According to witnesses, gunmen have been stopping passenger buses across Tamaulipas and ordering men off. The Zetas are thought to be forcibly recruiting drug runners to smuggle narcotics into the United States.
On Monday, the Inter-American Commission on Human Rights condemned the 145 killings and called on the Mexican government "to clarify what has occurred, identify the victims, punish those responsible, and urgently adopt the necessary measures to ensure that such acts do not continue to happen."
More than 40 people have been arrested, including 16 police officers from San Fernando who have been put on administrative leave until the inquiry is over. The officers are thought to have been helping the Zetas cartel.
The Zetas began as a Mexican military unit that defected and began working with the Gulf cartel, based in Ciudad Juárez, Mexico, across the border from El Paso, Texas. The Zetas later split from the Gulf cartel and the two groups are now fierce rivals.
Officers death toll
In a related matter, a total of 470 officers from Mexico's military, navy and federal police forces lost their lives between January 1, 2000 and March 22 of this year in the ongoing drug war.

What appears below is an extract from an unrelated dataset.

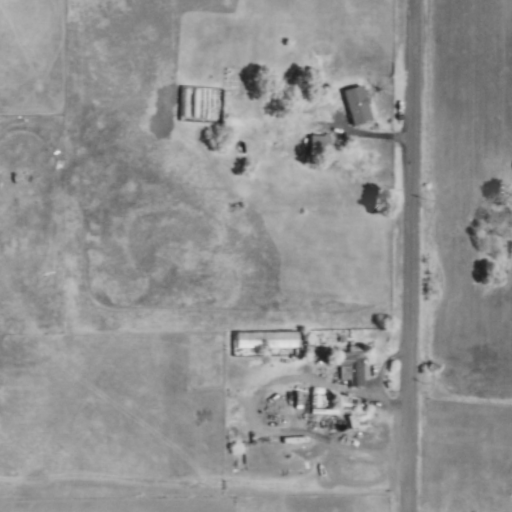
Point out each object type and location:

Quoting official figures, the Mexico City daily El Universal reported Monday that more than half of the police and military casualties occurred in the country's six northernmost states, where rival gangs battle to control lucrative routes to the United States.
Michoacán, Chihuahua and Tamaulipas are considered the most violent states for law-enforcement officials, according to statistics complied by Mexico's public-safety office. Since President Felipe Calderón declared a war on the cartels in 2006, more than 30,000 people have died in the drug-related war.